Issue 4: Large Result Sets
Problem:
SELECT * FROM logs DURATION 30 DAY;
-- Returns millions of rows!
Solution:
-- Aggregate instead
SELECT level, COUNT(*) FROM logs
DURATION 30 DAY
GROUP BY level;
-- Or limit results
SELECT * FROM logs DURATION 30 DAY LIMIT 1000;
Best Practices Summary
- Always use time filters (DURATION or time range)
- Query rollup for analytics (Tag tables)
- Create indexes on frequently queried columns (Log/Lookup tables)
- Limit result sets (use LIMIT clause)
- Use batch writes (APPEND protocol)
- Let Machbase manage indexes (Tag/Volatile tables)

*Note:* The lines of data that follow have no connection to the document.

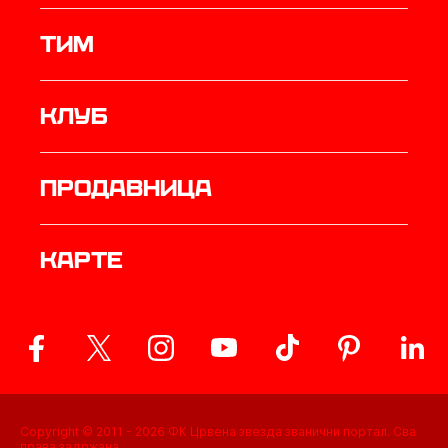
ТИМ
Клуб
продавница
Карте
Copyright © 2011 -
2026
ФК Црвена звезда званични портал. Сва
права задржана.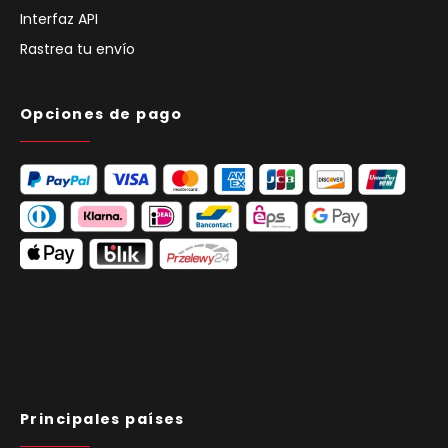
Interfaz API
Rastrea tu envío
Opciones de pago
Principales países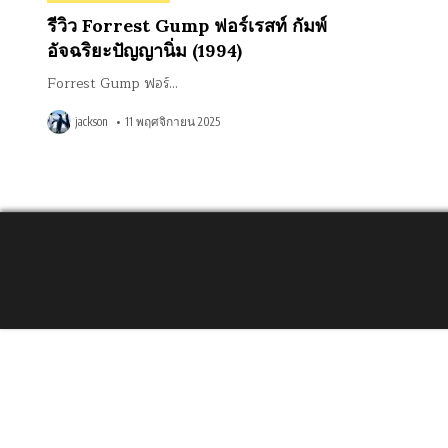
in
รีวิว Forrest Gump ฟอร์เรสท์ กัมพ์
อัจฉริยะปัญญานิ่ม (1994)
Forrest Gump ฟอร์…
jackson
11 พฤศจิกายน 2025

- Monitor query performance (SHOW STATEMENTS)
- Implement data retention (DELETE old data)
Next Steps
- Apply Knowledge: Common Tasks - Query optimization
- Learn More: Table Types - Detailed table documentation
- Troubleshoot: Troubleshooting - Performance issues
Key Takeaways
- Tag tables use automatic 3-level partitioned indexes
- Log/Lookup tables can use optional LSM indexes
- Volatile tables use automatic in-memory indexes
- Time-based partitioning is automatic and essential
- Always filter by time for optimal performance
- Query rollup, not raw data for analytics
- Most users never create manual indexes - it’s automatic!
Master indexing and unlock Machbase’s full performance potential!